▶ _Exercise data_
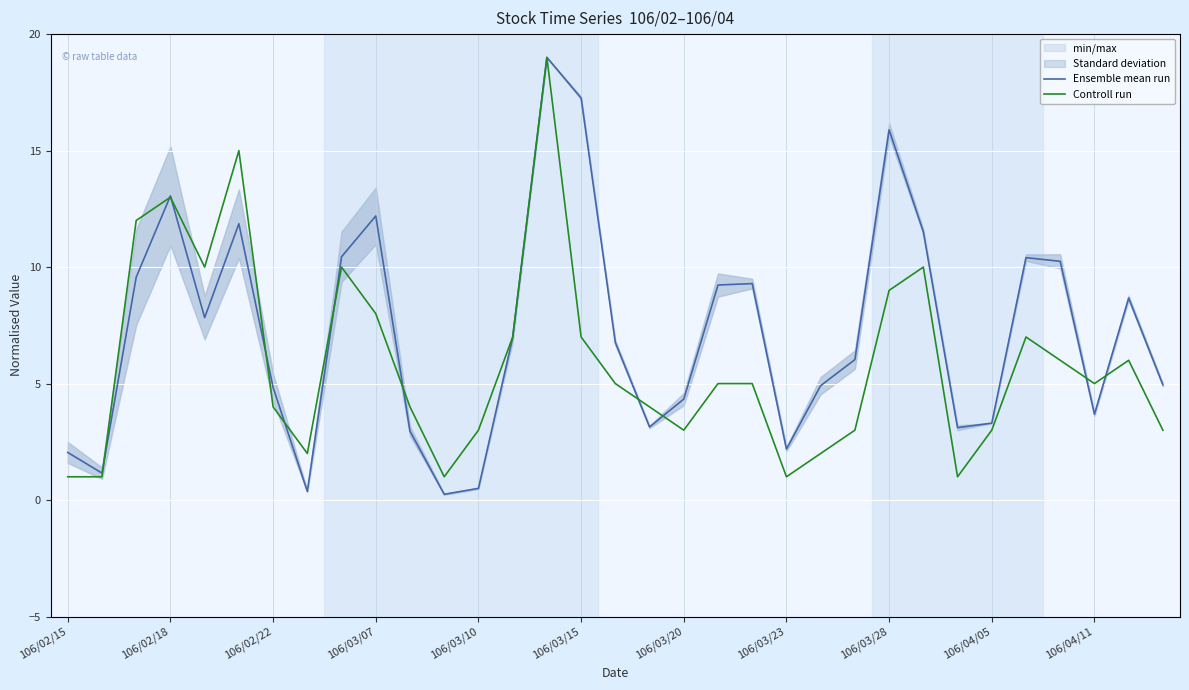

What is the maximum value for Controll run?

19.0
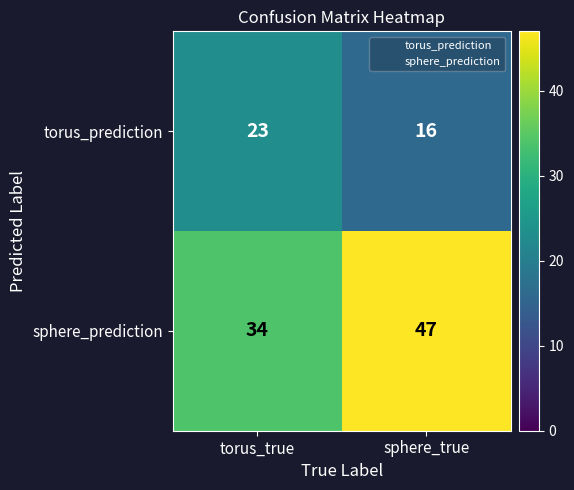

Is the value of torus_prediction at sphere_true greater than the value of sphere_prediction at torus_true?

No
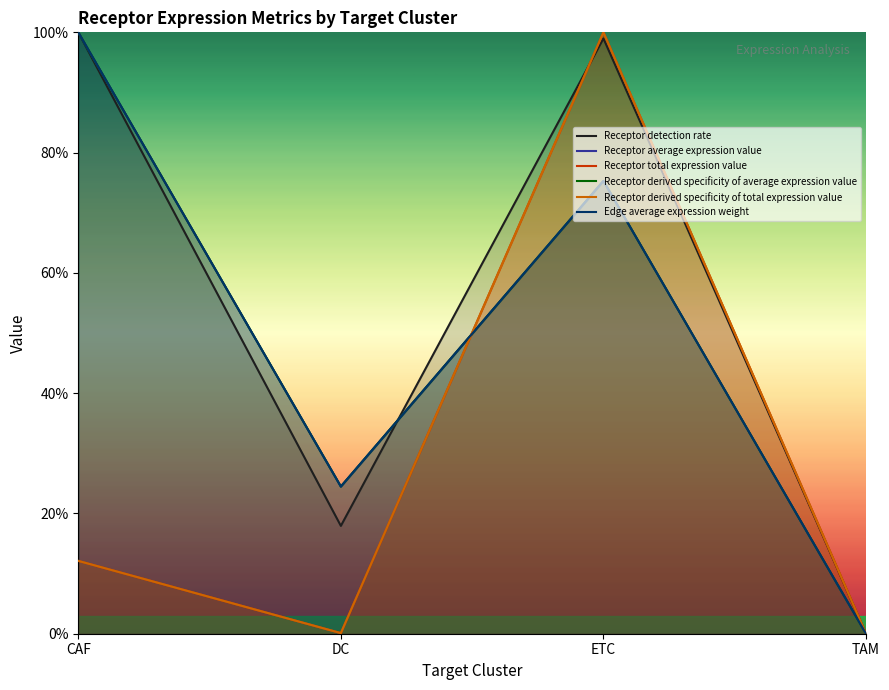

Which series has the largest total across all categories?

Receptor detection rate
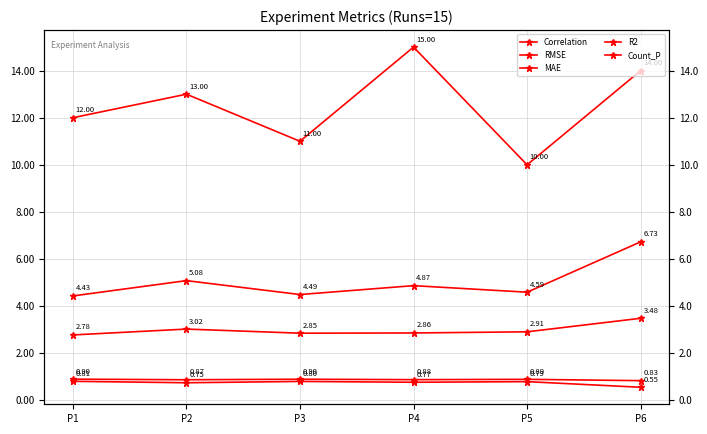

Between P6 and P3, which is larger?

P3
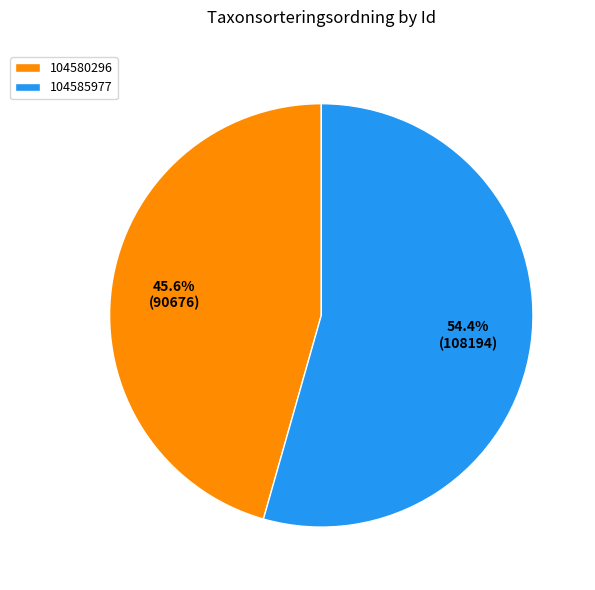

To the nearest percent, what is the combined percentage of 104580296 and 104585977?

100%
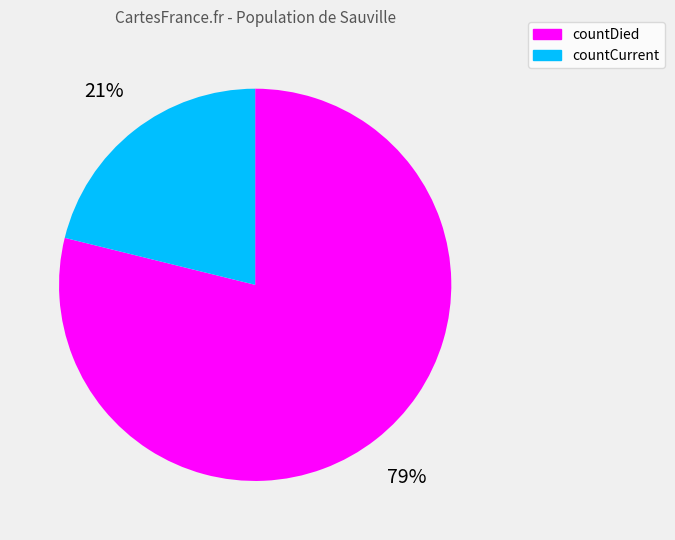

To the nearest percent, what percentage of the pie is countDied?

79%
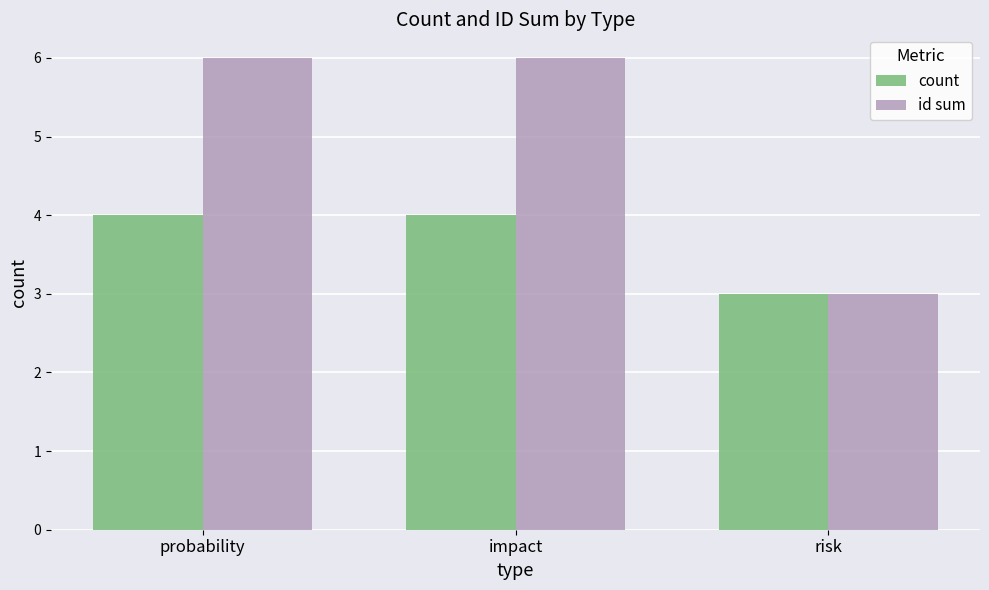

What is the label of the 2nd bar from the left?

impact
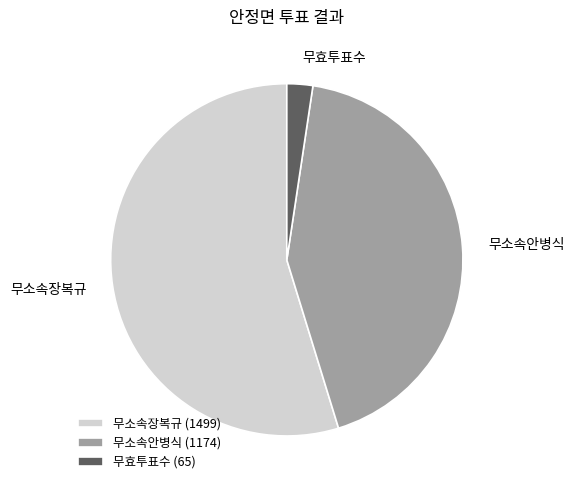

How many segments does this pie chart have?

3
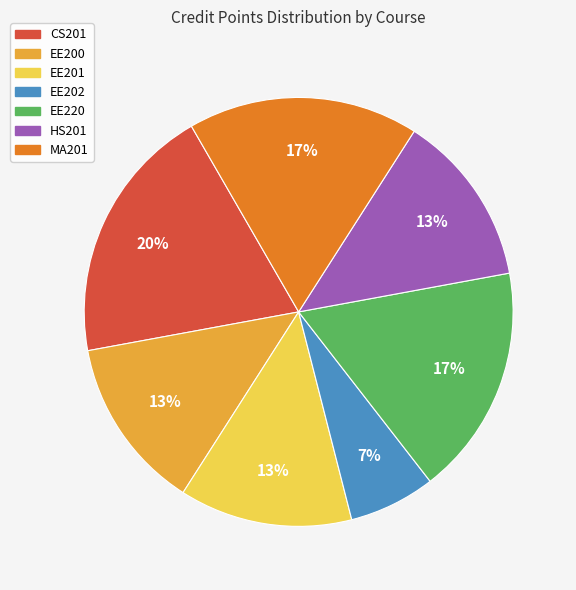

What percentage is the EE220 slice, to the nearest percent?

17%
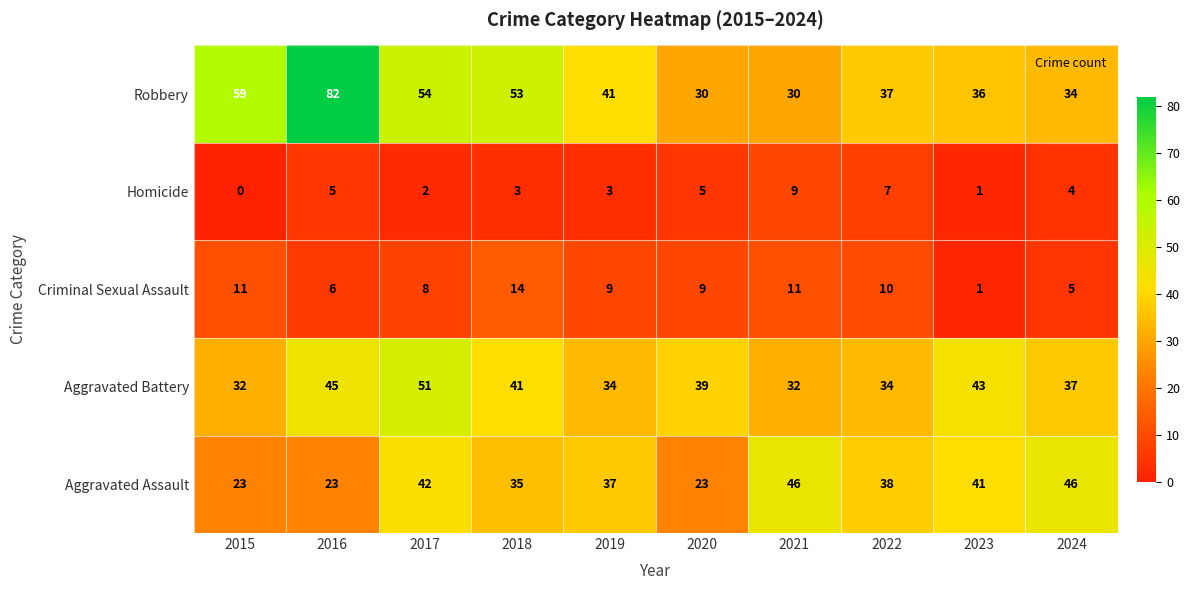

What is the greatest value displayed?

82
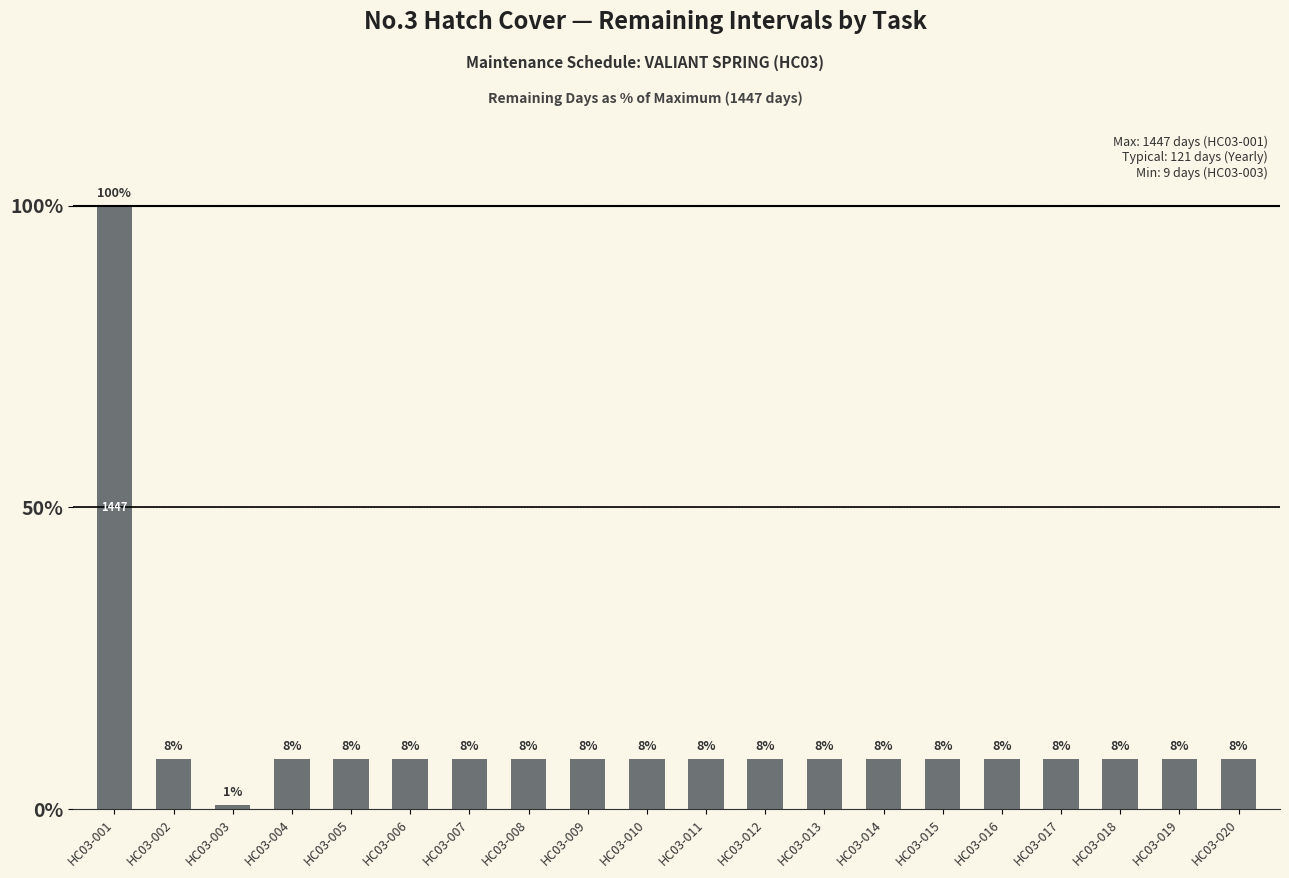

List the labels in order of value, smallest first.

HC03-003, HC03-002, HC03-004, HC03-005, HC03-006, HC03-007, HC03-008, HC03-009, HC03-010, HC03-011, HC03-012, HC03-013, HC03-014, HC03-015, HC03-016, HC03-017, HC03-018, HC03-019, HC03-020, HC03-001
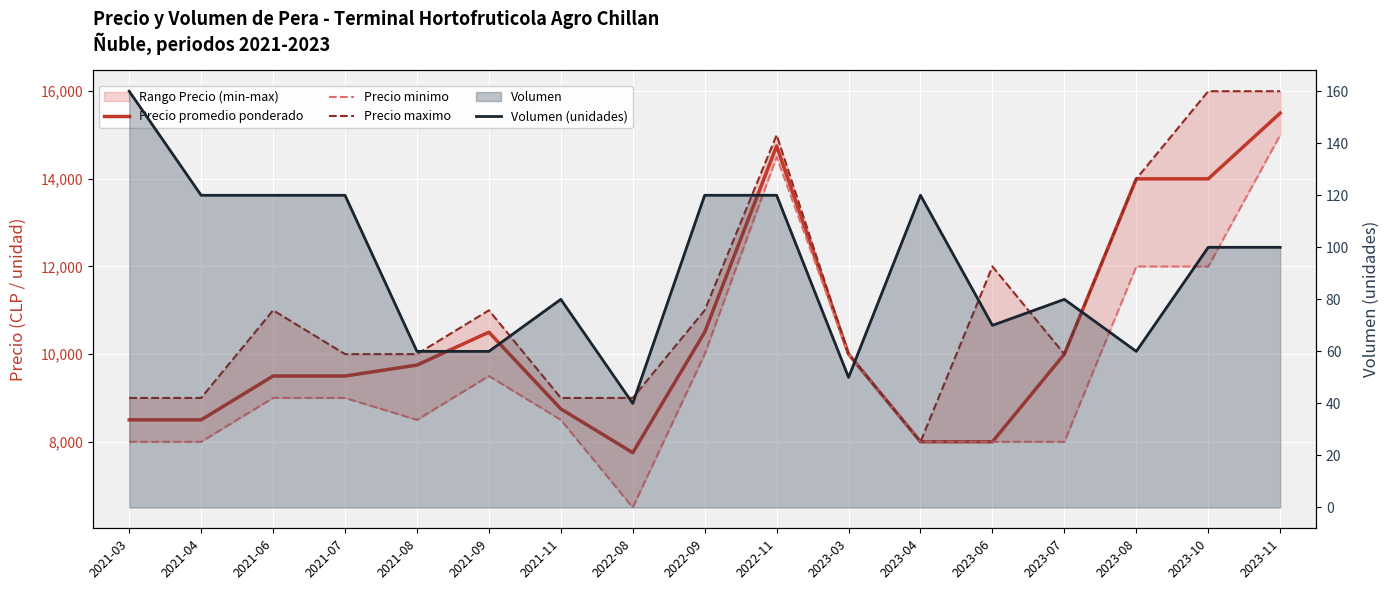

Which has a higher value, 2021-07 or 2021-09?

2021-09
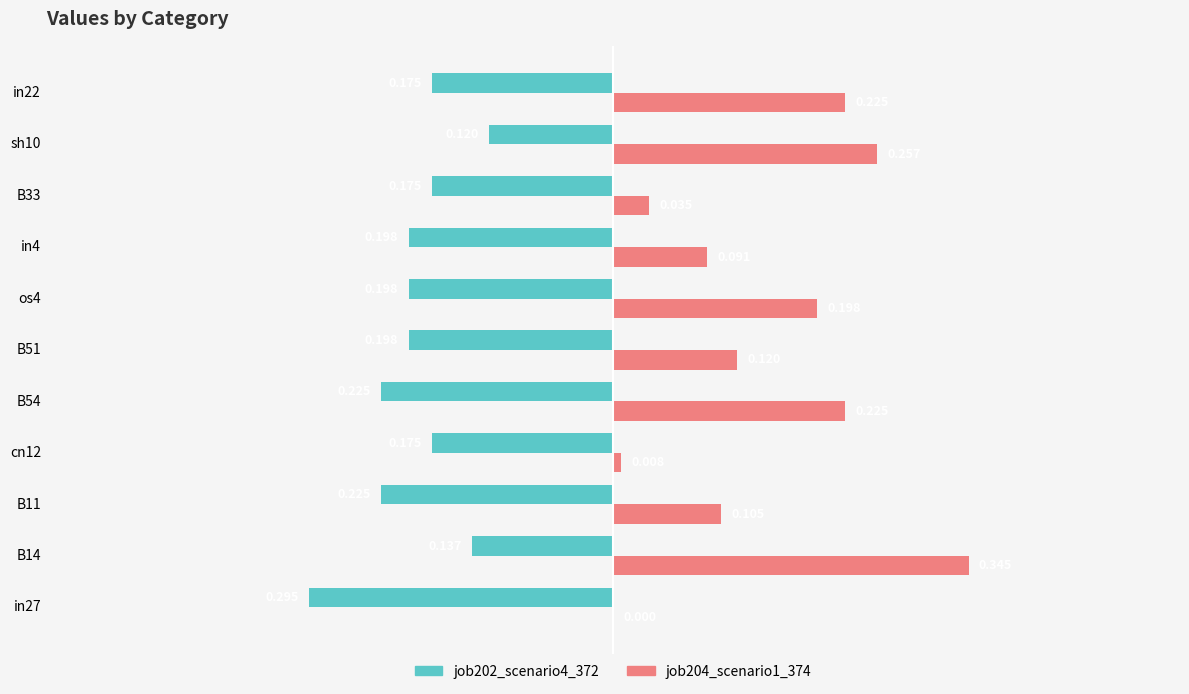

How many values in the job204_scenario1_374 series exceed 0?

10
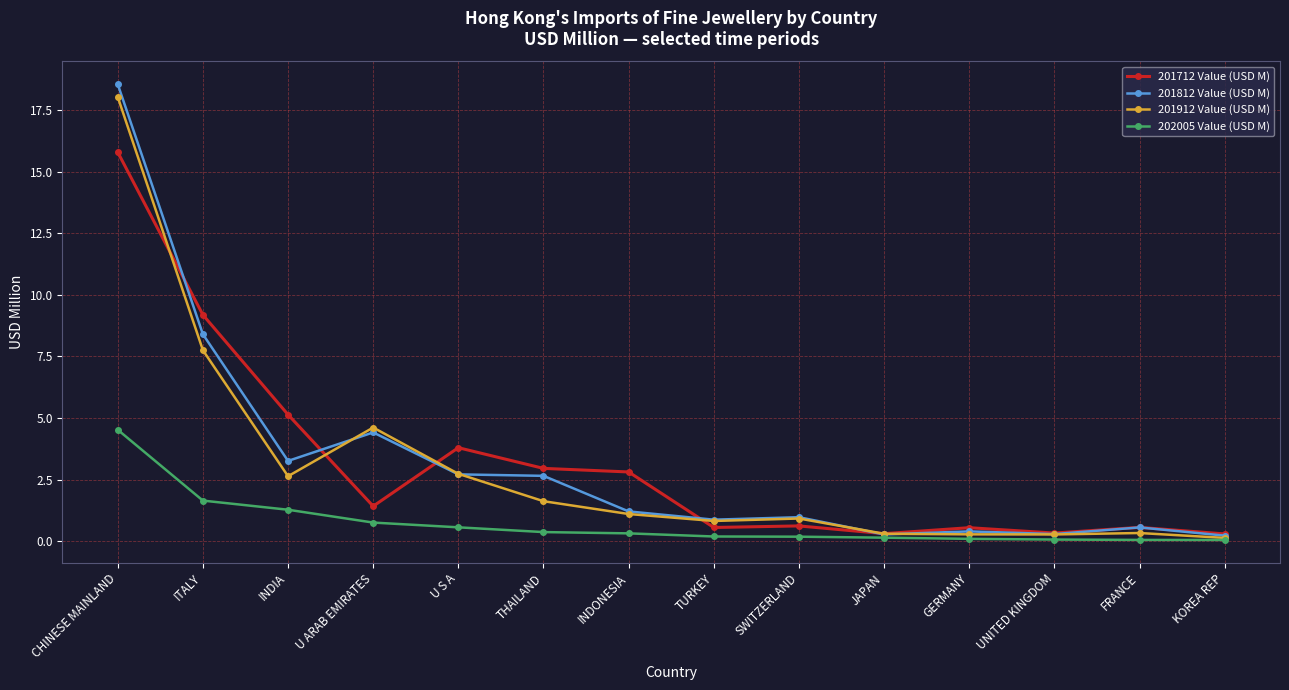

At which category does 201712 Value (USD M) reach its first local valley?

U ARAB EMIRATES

▶ _Task to carry out_
Show every line of the records that contains the word "percentage". List each such line in full.

▶ _Answer space_
To the nearest percent, what is the combined percentage of 104580296 and 104585977?
To the nearest percent, what percentage of the pie is countDied?
What percentage is the EE220 slice, to the nearest percent?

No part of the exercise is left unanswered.